→ Problem description: Write out these items again with "categories" switched to "groups" throughout and everything else left the same. Don't include the pictures.

→ Data records:
═══

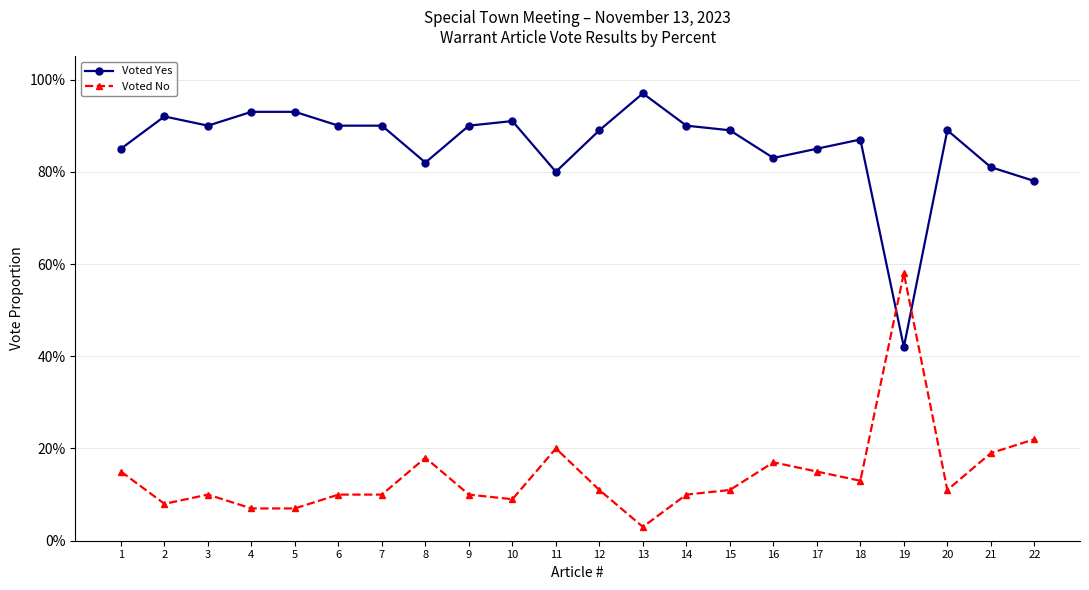

At how many categories does at least one series exceed 0?

22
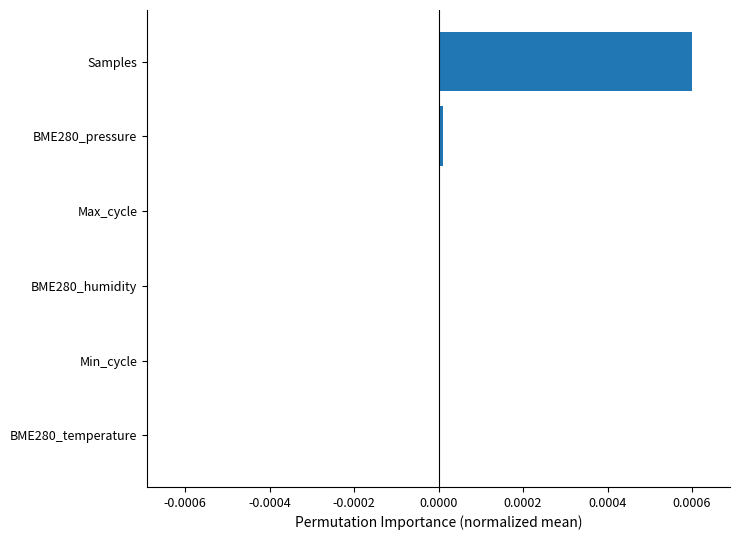

Which has a higher value, BME280_humidity or Samples?

Samples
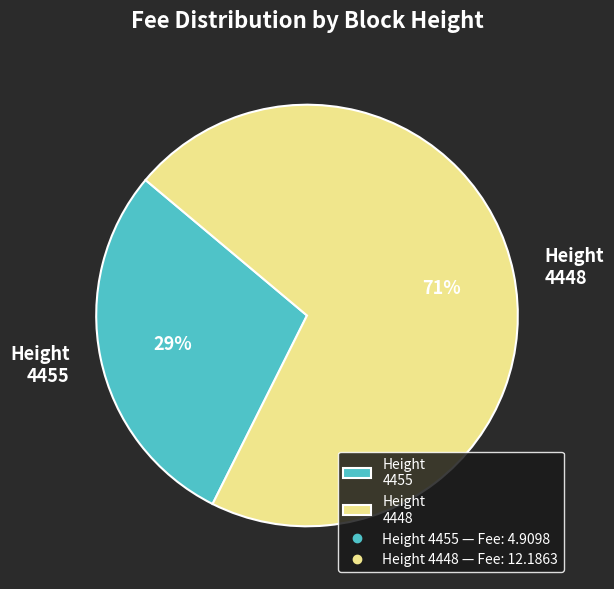

True or false: Height 4448 accounts for 77% of the total.

False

═══

→ Exercise response:
At how many groups does at least one series exceed 0?

22

Which has a higher value, BME280_humidity or Samples?

Samples

True or false: Height 4448 accounts for 77% of the total.

False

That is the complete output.